Data to process –

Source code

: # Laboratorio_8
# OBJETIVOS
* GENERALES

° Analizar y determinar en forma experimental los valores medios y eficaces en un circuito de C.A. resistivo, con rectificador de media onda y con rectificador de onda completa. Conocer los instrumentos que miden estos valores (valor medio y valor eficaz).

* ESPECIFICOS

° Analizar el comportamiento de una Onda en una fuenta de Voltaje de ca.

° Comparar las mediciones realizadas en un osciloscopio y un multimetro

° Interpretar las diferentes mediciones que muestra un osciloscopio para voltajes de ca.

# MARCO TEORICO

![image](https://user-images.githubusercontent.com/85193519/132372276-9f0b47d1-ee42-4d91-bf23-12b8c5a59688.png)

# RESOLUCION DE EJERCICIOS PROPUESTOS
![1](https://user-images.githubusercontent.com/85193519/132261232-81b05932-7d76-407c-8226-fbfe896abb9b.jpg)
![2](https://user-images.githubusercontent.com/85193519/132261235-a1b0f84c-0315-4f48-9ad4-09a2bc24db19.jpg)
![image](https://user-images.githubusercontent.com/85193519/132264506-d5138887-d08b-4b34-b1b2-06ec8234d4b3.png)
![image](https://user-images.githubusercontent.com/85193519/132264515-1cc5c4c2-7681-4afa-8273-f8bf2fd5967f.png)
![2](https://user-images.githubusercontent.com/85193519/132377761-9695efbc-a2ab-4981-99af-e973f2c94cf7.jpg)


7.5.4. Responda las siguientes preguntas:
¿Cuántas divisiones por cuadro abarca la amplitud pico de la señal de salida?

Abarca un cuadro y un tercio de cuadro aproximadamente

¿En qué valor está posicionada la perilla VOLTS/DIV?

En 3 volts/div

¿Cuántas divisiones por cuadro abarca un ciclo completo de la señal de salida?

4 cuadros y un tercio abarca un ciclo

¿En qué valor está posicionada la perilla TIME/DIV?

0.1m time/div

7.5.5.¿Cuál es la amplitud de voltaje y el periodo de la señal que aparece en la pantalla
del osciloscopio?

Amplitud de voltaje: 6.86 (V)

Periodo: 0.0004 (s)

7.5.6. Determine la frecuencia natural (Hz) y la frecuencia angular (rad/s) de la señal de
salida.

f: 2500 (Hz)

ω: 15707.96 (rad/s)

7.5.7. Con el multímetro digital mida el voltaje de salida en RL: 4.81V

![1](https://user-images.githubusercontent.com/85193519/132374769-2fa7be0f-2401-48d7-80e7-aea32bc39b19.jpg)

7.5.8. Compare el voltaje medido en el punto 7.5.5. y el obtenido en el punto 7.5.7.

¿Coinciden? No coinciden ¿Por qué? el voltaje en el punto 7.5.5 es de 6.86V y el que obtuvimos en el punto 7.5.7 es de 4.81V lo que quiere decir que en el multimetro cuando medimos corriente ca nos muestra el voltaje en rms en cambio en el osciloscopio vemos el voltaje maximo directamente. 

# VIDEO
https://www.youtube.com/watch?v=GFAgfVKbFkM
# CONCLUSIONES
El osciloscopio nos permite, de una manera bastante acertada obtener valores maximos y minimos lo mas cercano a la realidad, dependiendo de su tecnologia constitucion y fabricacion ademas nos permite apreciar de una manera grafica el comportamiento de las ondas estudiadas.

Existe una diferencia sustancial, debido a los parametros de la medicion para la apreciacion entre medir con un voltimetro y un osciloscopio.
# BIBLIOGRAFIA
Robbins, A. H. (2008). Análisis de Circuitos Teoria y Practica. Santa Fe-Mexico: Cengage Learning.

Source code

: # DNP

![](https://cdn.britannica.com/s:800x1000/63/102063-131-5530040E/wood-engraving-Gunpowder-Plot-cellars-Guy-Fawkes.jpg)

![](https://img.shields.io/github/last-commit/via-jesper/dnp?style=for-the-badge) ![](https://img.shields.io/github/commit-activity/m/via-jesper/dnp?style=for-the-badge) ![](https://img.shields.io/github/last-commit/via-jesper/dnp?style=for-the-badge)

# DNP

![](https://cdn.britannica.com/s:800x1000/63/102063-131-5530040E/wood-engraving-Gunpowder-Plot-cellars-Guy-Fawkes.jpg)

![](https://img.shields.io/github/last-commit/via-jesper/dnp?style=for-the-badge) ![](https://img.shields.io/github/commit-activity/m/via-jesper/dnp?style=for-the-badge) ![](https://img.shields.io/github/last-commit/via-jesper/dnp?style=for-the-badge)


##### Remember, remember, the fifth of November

What the task asks –
Beginning with the first line, transcribe the complete listing exactly.

The answer –
Source code

: # Laboratorio_8
# OBJETIVOS
* GENERALES

° Analizar y determinar en forma experimental los valores medios y eficaces en un circuito de C.A. resistivo, con rectificador de media onda y con rectificador de onda completa. Conocer los instrumentos que miden estos valores (valor medio y valor eficaz).

* ESPECIFICOS

° Analizar el comportamiento de una Onda en una fuenta de Voltaje de ca.

° Comparar las mediciones realizadas en un osciloscopio y un multimetro

° Interpretar las diferentes mediciones que muestra un osciloscopio para voltajes de ca.

# MARCO TEORICO

![image](https://user-images.githubusercontent.com/85193519/132372276-9f0b47d1-ee42-4d91-bf23-12b8c5a59688.png)

# RESOLUCION DE EJERCICIOS PROPUESTOS
![1](https://user-images.githubusercontent.com/85193519/132261232-81b05932-7d76-407c-8226-fbfe896abb9b.jpg)
![2](https://user-images.githubusercontent.com/85193519/132261235-a1b0f84c-0315-4f48-9ad4-09a2bc24db19.jpg)
![image](https://user-images.githubusercontent.com/85193519/132264506-d5138887-d08b-4b34-b1b2-06ec8234d4b3.png)
![image](https://user-images.githubusercontent.com/85193519/132264515-1cc5c4c2-7681-4afa-8273-f8bf2fd5967f.png)
![2](https://user-images.githubusercontent.com/85193519/132377761-9695efbc-a2ab-4981-99af-e973f2c94cf7.jpg)


7.5.4. Responda las siguientes preguntas:
¿Cuántas divisiones por cuadro abarca la amplitud pico de la señal de salida?

Abarca un cuadro y un tercio de cuadro aproximadamente

¿En qué valor está posicionada la perilla VOLTS/DIV?

En 3 volts/div

¿Cuántas divisiones por cuadro abarca un ciclo completo de la señal de salida?

4 cuadros y un tercio abarca un ciclo

¿En qué valor está posicionada la perilla TIME/DIV?

0.1m time/div

7.5.5.¿Cuál es la amplitud de voltaje y el periodo de la señal que aparece en la pantalla
del osciloscopio?

Amplitud de voltaje: 6.86 (V)

Periodo: 0.0004 (s)

7.5.6. Determine la frecuencia natural (Hz) y la frecuencia angular (rad/s) de la señal de
salida.

f: 2500 (Hz)

ω: 15707.96 (rad/s)

7.5.7. Con el multímetro digital mida el voltaje de salida en RL: 4.81V

![1](https://user-images.githubusercontent.com/85193519/132374769-2fa7be0f-2401-48d7-80e7-aea32bc39b19.jpg)

7.5.8. Compare el voltaje medido en el punto 7.5.5. y el obtenido en el punto 7.5.7.

¿Coinciden? No coinciden ¿Por qué? el voltaje en el punto 7.5.5 es de 6.86V y el que obtuvimos en el punto 7.5.7 es de 4.81V lo que quiere decir que en el multimetro cuando medimos corriente ca nos muestra el voltaje en rms en cambio en el osciloscopio vemos el voltaje maximo directamente. 

# VIDEO
https://www.youtube.com/watch?v=GFAgfVKbFkM
# CONCLUSIONES
El osciloscopio nos permite, de una manera bastante acertada obtener valores maximos y minimos lo mas cercano a la realidad, dependiendo de su tecnologia constitucion y fabricacion ademas nos permite apreciar de una manera grafica el comportamiento de las ondas estudiadas.

Existe una diferencia sustancial, debido a los parametros de la medicion para la apreciacion entre medir con un voltimetro y un osciloscopio.
# BIBLIOGRAFIA
Robbins, A. H. (2008). Análisis de Circuitos Teoria y Practica. Santa Fe-Mexico: Cengage Learning.

Source code

: # DNP

![](https://cdn.britannica.com/s:800x1000/63/102063-131-5530040E/wood-engraving-Gunpowder-Plot-cellars-Guy-Fawkes.jpg)

![](https://img.shields.io/github/last-commit/via-jesper/dnp?style=for-the-badge) ![](https://img.shields.io/github/commit-activity/m/via-jesper/dnp?style=for-the-badge) ![](https://img.shields.io/github/last-commit/via-jesper/dnp?style=for-the-badge)

# DNP

![](https://cdn.britannica.com/s:800x1000/63/102063-131-5530040E/wood-engraving-Gunpowder-Plot-cellars-Guy-Fawkes.jpg)

![](https://img.shields.io/github/last-commit/via-jesper/dnp?style=for-the-badge) ![](https://img.shields.io/github/commit-activity/m/via-jesper/dnp?style=for-the-badge) ![](https://img.shields.io/github/last-commit/via-jesper/dnp?style=for-the-badge)


##### Remember, remember, the fifth of November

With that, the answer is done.